Bologna, 14 gennaio 2023 - C’è un video. Dura appena trenta secondi. Ma in quel mezzo minuto racchiude tutto l’orrore di cui l’uomo è capace. Uno ‘snuff movie’ involontario, quello girato nel capannone di via Larga, che a luglio scorso è stato teatro di torture, culminate nel cruento omicidio di Kaled Maroufi. Un video ritrovato dal Ris nel cellulare di uno degli indagati per la mattanza di gruppo del venticinquenne tunisino. Tre suoi connazionali (Attia Hamza, Mohamed Waz e Hosni Nafzaoui) sono già finiti in carcere. Adesso, i carabinieri hanno chiuso il cerchio sul delitto, con l’arresto di altri due giovani tunisini, Iheb Jawadou e Azer Marzouk, entrambi 20 anni, fermati in Germania, dove si erano rifugiati subito dopo l’omicidio.

I militari del Nucleo investigativo dell’Arma, forti di una mole di prove schiaccianti a carico dei due tunisini, attraverso la pm Anna Sessa che coordina le indagini, avevano chiesto l’arresto internazionale per i due indagati. Marzouk ha ricevuto la notifica mentre si trovava già in carcere a Mannheim, per spendita di monete false; Jawadou, invece, è stato fermato per strada, nei giorni scorsi, dalla polizia tedesca a Karlsruhe. Proprio quest’ultimo, stando a quanto ricostruito attraverso le attività d’indagine, è il protagonista del video recuperato da Ris, che mostra gli ultimi attimi di vita di Kaled Maroufi. Semicosciente, seduto su una sedia, Maroufi è completamente sfigurato e coperto di sangue. I suoi aguzzini, che riprendono la scena con il cellulare, non si vedono. Ma si sentono le loro voci. Si sente la voce di Jawadou, che gli dice: "Dove li hai nascosti? Dove hai nascosto i miei soldi?". E mentre gli altri intorno gli gridano "Ladro, hai rubato i nostri soldi", spunta un braccio, con delle vistose cicatrici, che impugna un coltello: "Eccolo, guardatelo, lo avete visto il ladro? Ha un tatuaggio con scritto mamma", dice chi impugna l’arma, indicando la scritta sul collo della vittima, che taglia con la lama. Maroufi ha un ultimo sussulto vitale. Il filmato finisce. Quel braccio, coperto di cicatrici, sarà riconosciuto come quello di Jawadou.

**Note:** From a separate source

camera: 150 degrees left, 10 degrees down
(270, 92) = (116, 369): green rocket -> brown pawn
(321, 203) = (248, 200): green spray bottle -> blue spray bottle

C’è un altro video agli atti dei carabinieri. La scena cambia, questa volta è la stazione. I cinque assassini, dopo che una occupante dello stabile, testimone del delitto - è lei che descrive il tatuaggio a forma di foglia di marijuana trovato addosso a Marzouk -, ha chiamato l’ambulanza, sono scappati e adesso stanno per separarsi. Tre prenderanno il treno diretti a Ventimiglia, dove verranno bloccati dalla Polfer, avvertita dai carabinieri della loro probabile presenza sul convoglio. Gli altri due complici, fuggiranno in Germania. Scambiandosi messaggi per tutto il tempo del viaggio. E dandosi la colpa, a vicenda, della morte di Maroufi: "Mi stai dicendo che il ragazzo è morto?", chiede Jawadou, che pensa ancora di aver ‘soltanto’ tramortito la vittima, morta dissanguata tra atroci dolori. E inizia così un botta e risposta tra i cinque, in cui ognuno accusa l’altro di aver ‘esagerato’: "Ci eravamo detti: ‘lo torchiamo piano’. Lo colpiamo con i pugni", dice uno. E l’altro risponde: "Ti ho detto di picchiarlo, ma sei andato oltre!". I messaggi vocali, scambiati su Whatsapp e Facebook, estrapolati dal Ris, viaggiano attraverso la rete wi-fi dei treni. Il cui traffico viene analizzato, così come accade per la cella di via Larga, dai carabinieri, nell’obiettivo di individuare i numeri degli assassini. Un’intuizione giusta, che porta prima a Ventimiglia e poi in Germania, da dove adesso è attesa l’estradizione dei due killer. E che porta a chiudere il cerchio su un orrore, motivato da un Rolex falso e un paio di cellulari rubati. Questo il valore della vita di Maroufi.